(Task inputs)

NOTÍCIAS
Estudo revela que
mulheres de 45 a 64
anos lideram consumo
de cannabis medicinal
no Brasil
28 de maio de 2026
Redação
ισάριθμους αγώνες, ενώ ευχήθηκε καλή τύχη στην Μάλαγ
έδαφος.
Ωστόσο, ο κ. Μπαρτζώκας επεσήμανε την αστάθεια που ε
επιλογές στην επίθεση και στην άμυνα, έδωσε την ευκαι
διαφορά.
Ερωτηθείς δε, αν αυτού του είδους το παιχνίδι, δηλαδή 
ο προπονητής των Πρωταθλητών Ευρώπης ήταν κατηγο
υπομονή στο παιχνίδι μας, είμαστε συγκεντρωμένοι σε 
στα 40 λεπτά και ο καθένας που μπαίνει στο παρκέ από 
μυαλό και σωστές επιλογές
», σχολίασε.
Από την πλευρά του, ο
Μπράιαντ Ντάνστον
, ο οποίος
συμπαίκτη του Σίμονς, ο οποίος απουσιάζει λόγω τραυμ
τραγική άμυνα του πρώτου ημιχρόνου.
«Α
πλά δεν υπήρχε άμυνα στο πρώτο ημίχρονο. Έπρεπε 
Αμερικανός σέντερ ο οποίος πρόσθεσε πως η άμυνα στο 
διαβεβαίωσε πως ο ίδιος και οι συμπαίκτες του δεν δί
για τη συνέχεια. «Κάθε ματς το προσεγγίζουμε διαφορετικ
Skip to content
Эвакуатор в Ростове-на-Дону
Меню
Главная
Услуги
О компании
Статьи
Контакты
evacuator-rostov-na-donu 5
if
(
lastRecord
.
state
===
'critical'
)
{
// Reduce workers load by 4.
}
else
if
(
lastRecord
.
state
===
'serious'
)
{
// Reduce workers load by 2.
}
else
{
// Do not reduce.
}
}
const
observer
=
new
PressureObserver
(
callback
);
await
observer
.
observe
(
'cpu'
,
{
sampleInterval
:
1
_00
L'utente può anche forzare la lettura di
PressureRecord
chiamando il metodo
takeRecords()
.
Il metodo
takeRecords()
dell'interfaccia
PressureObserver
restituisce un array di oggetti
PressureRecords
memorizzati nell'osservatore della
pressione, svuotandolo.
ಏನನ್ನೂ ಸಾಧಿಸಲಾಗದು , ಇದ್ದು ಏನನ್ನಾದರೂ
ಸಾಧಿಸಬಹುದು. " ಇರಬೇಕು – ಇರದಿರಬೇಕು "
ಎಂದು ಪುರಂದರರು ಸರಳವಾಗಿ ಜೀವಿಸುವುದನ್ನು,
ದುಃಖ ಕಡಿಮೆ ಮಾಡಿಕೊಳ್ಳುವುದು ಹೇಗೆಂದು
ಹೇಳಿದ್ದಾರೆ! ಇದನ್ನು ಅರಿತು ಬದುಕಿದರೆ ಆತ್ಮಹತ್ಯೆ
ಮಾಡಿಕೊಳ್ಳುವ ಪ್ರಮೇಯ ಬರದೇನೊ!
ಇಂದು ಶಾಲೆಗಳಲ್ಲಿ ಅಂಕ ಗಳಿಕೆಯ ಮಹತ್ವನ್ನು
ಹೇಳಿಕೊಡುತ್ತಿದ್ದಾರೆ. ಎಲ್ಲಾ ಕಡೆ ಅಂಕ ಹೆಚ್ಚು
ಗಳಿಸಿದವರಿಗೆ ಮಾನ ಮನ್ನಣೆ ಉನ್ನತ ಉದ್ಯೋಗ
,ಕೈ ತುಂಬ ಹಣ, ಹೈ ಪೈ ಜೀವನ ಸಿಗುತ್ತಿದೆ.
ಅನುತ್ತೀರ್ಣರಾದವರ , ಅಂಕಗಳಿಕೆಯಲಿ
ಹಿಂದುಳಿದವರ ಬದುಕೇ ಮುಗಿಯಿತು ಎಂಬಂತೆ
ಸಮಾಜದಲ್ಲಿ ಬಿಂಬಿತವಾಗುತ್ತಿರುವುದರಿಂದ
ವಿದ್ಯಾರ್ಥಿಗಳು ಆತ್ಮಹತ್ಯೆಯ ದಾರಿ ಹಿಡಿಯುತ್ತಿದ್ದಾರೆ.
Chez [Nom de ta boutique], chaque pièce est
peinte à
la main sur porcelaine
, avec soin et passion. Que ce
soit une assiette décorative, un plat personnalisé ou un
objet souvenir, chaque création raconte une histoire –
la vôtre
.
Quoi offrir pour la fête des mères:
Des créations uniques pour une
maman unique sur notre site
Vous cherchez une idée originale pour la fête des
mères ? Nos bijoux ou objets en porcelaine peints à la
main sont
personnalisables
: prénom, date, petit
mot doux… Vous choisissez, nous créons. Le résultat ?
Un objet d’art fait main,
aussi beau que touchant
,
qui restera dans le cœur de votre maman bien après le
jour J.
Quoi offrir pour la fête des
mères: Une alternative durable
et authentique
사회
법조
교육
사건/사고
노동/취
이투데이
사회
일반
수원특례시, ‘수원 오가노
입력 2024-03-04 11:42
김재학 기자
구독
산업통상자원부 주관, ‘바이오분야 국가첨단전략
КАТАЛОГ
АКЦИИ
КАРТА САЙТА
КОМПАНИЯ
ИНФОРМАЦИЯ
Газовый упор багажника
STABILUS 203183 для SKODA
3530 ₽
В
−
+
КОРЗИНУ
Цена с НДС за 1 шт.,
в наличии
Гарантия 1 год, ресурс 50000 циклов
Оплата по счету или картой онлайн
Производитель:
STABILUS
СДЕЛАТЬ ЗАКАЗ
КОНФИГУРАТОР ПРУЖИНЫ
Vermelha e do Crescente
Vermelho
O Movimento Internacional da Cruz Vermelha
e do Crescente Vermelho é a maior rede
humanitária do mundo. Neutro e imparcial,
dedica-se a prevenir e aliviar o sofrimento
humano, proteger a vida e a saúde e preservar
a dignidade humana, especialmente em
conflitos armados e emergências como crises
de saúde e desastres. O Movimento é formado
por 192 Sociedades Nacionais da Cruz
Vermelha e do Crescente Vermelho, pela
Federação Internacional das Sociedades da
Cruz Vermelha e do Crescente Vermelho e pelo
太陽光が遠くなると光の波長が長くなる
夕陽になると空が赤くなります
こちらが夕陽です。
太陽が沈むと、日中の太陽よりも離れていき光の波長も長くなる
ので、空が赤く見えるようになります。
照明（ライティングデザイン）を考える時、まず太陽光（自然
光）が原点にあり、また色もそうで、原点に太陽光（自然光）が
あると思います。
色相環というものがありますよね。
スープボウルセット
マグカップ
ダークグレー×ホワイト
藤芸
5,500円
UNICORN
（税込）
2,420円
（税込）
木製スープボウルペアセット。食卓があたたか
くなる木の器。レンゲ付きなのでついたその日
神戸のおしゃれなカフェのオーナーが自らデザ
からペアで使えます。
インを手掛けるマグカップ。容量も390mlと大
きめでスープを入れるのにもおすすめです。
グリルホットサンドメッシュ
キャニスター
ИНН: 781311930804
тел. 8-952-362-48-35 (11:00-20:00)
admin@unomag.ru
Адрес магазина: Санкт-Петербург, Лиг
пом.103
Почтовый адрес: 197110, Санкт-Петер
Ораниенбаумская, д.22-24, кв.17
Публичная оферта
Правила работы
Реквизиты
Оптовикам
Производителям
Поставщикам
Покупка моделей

(End Task inputs)

Reproduce every line of the data above verbatim, in the same order, with the original line breaks.

NOTÍCIAS
Estudo revela que
mulheres de 45 a 64
anos lideram consumo
de cannabis medicinal
no Brasil
28 de maio de 2026
Redação
ισάριθμους αγώνες, ενώ ευχήθηκε καλή τύχη στην Μάλαγ
έδαφος.
Ωστόσο, ο κ. Μπαρτζώκας επεσήμανε την αστάθεια που ε
επιλογές στην επίθεση και στην άμυνα, έδωσε την ευκαι
διαφορά.
Ερωτηθείς δε, αν αυτού του είδους το παιχνίδι, δηλαδή 
ο προπονητής των Πρωταθλητών Ευρώπης ήταν κατηγο
υπομονή στο παιχνίδι μας, είμαστε συγκεντρωμένοι σε 
στα 40 λεπτά και ο καθένας που μπαίνει στο παρκέ από 
μυαλό και σωστές επιλογές
», σχολίασε.
Από την πλευρά του, ο
Μπράιαντ Ντάνστον
, ο οποίος
συμπαίκτη του Σίμονς, ο οποίος απουσιάζει λόγω τραυμ
τραγική άμυνα του πρώτου ημιχρόνου.
«Α
πλά δεν υπήρχε άμυνα στο πρώτο ημίχρονο. Έπρεπε 
Αμερικανός σέντερ ο οποίος πρόσθεσε πως η άμυνα στο 
διαβεβαίωσε πως ο ίδιος και οι συμπαίκτες του δεν δί
για τη συνέχεια. «Κάθε ματς το προσεγγίζουμε διαφορετικ
Skip to content
Эвакуатор в Ростове-на-Дону
Меню
Главная
Услуги
О компании
Статьи
Контакты
evacuator-rostov-na-donu 5
if
(
lastRecord
.
state
===
'critical'
)
{
// Reduce workers load by 4.
}
else
if
(
lastRecord
.
state
===
'serious'
)
{
// Reduce workers load by 2.
}
else
{
// Do not reduce.
}
}
const
observer
=
new
PressureObserver
(
callback
);
await
observer
.
observe
(
'cpu'
,
{
sampleInterval
:
1
_00
L'utente può anche forzare la lettura di
PressureRecord
chiamando il metodo
takeRecords()
.
Il metodo
takeRecords()
dell'interfaccia
PressureObserver
restituisce un array di oggetti
PressureRecords
memorizzati nell'osservatore della
pressione, svuotandolo.
ಏನನ್ನೂ ಸಾಧಿಸಲಾಗದು , ಇದ್ದು ಏನನ್ನಾದರೂ
ಸಾಧಿಸಬಹುದು. " ಇರಬೇಕು – ಇರದಿರಬೇಕು "
ಎಂದು ಪುರಂದರರು ಸರಳವಾಗಿ ಜೀವಿಸುವುದನ್ನು,
ದುಃಖ ಕಡಿಮೆ ಮಾಡಿಕೊಳ್ಳುವುದು ಹೇಗೆಂದು
ಹೇಳಿದ್ದಾರೆ! ಇದನ್ನು ಅರಿತು ಬದುಕಿದರೆ ಆತ್ಮಹತ್ಯೆ
ಮಾಡಿಕೊಳ್ಳುವ ಪ್ರಮೇಯ ಬರದೇನೊ!
ಇಂದು ಶಾಲೆಗಳಲ್ಲಿ ಅಂಕ ಗಳಿಕೆಯ ಮಹತ್ವನ್ನು
ಹೇಳಿಕೊಡುತ್ತಿದ್ದಾರೆ. ಎಲ್ಲಾ ಕಡೆ ಅಂಕ ಹೆಚ್ಚು
ಗಳಿಸಿದವರಿಗೆ ಮಾನ ಮನ್ನಣೆ ಉನ್ನತ ಉದ್ಯೋಗ
,ಕೈ ತುಂಬ ಹಣ, ಹೈ ಪೈ ಜೀವನ ಸಿಗುತ್ತಿದೆ.
ಅನುತ್ತೀರ್ಣರಾದವರ , ಅಂಕಗಳಿಕೆಯಲಿ
ಹಿಂದುಳಿದವರ ಬದುಕೇ ಮುಗಿಯಿತು ಎಂಬಂತೆ
ಸಮಾಜದಲ್ಲಿ ಬಿಂಬಿತವಾಗುತ್ತಿರುವುದರಿಂದ
ವಿದ್ಯಾರ್ಥಿಗಳು ಆತ್ಮಹತ್ಯೆಯ ದಾರಿ ಹಿಡಿಯುತ್ತಿದ್ದಾರೆ.
Chez [Nom de ta boutique], chaque pièce est
peinte à
la main sur porcelaine
, avec soin et passion. Que ce
soit une assiette décorative, un plat personnalisé ou un
objet souvenir, chaque création raconte une histoire –
la vôtre
.
Quoi offrir pour la fête des mères:
Des créations uniques pour une
maman unique sur notre site
Vous cherchez une idée originale pour la fête des
mères ? Nos bijoux ou objets en porcelaine peints à la
main sont
personnalisables
: prénom, date, petit
mot doux… Vous choisissez, nous créons. Le résultat ?
Un objet d’art fait main,
aussi beau que touchant
,
qui restera dans le cœur de votre maman bien après le
jour J.
Quoi offrir pour la fête des
mères: Une alternative durable
et authentique
사회
법조
교육
사건/사고
노동/취
이투데이
사회
일반
수원특례시, ‘수원 오가노
입력 2024-03-04 11:42
김재학 기자
구독
산업통상자원부 주관, ‘바이오분야 국가첨단전략
КАТАЛОГ
АКЦИИ
КАРТА САЙТА
КОМПАНИЯ
ИНФОРМАЦИЯ
Газовый упор багажника
STABILUS 203183 для SKODA
3530 ₽
В
−
+
КОРЗИНУ
Цена с НДС за 1 шт.,
в наличии
Гарантия 1 год, ресурс 50000 циклов
Оплата по счету или картой онлайн
Производитель:
STABILUS
СДЕЛАТЬ ЗАКАЗ
КОНФИГУРАТОР ПРУЖИНЫ
Vermelha e do Crescente
Vermelho
O Movimento Internacional da Cruz Vermelha
e do Crescente Vermelho é a maior rede
humanitária do mundo. Neutro e imparcial,
dedica-se a prevenir e aliviar o sofrimento
humano, proteger a vida e a saúde e preservar
a dignidade humana, especialmente em
conflitos armados e emergências como crises
de saúde e desastres. O Movimento é formado
por 192 Sociedades Nacionais da Cruz
Vermelha e do Crescente Vermelho, pela
Federação Internacional das Sociedades da
Cruz Vermelha e do Crescente Vermelho e pelo
太陽光が遠くなると光の波長が長くなる
夕陽になると空が赤くなります
こちらが夕陽です。
太陽が沈むと、日中の太陽よりも離れていき光の波長も長くなる
ので、空が赤く見えるようになります。
照明（ライティングデザイン）を考える時、まず太陽光（自然
光）が原点にあり、また色もそうで、原点に太陽光（自然光）が
あると思います。
色相環というものがありますよね。
スープボウルセット
マグカップ
ダークグレー×ホワイト
藤芸
5,500円
UNICORN
（税込）
2,420円
（税込）
木製スープボウルペアセット。食卓があたたか
くなる木の器。レンゲ付きなのでついたその日
神戸のおしゃれなカフェのオーナーが自らデザ
からペアで使えます。
インを手掛けるマグカップ。容量も390mlと大
きめでスープを入れるのにもおすすめです。
グリルホットサンドメッシュ
キャニスター
ИНН: 781311930804
тел. 8-952-362-48-35 (11:00-20:00)
admin@unomag.ru
Адрес магазина: Санкт-Петербург, Лиг
пом.103
Почтовый адрес: 197110, Санкт-Петер
Ораниенбаумская, д.22-24, кв.17
Публичная оферта
Правила работы
Реквизиты
Оптовикам
Производителям
Поставщикам
Покупка моделей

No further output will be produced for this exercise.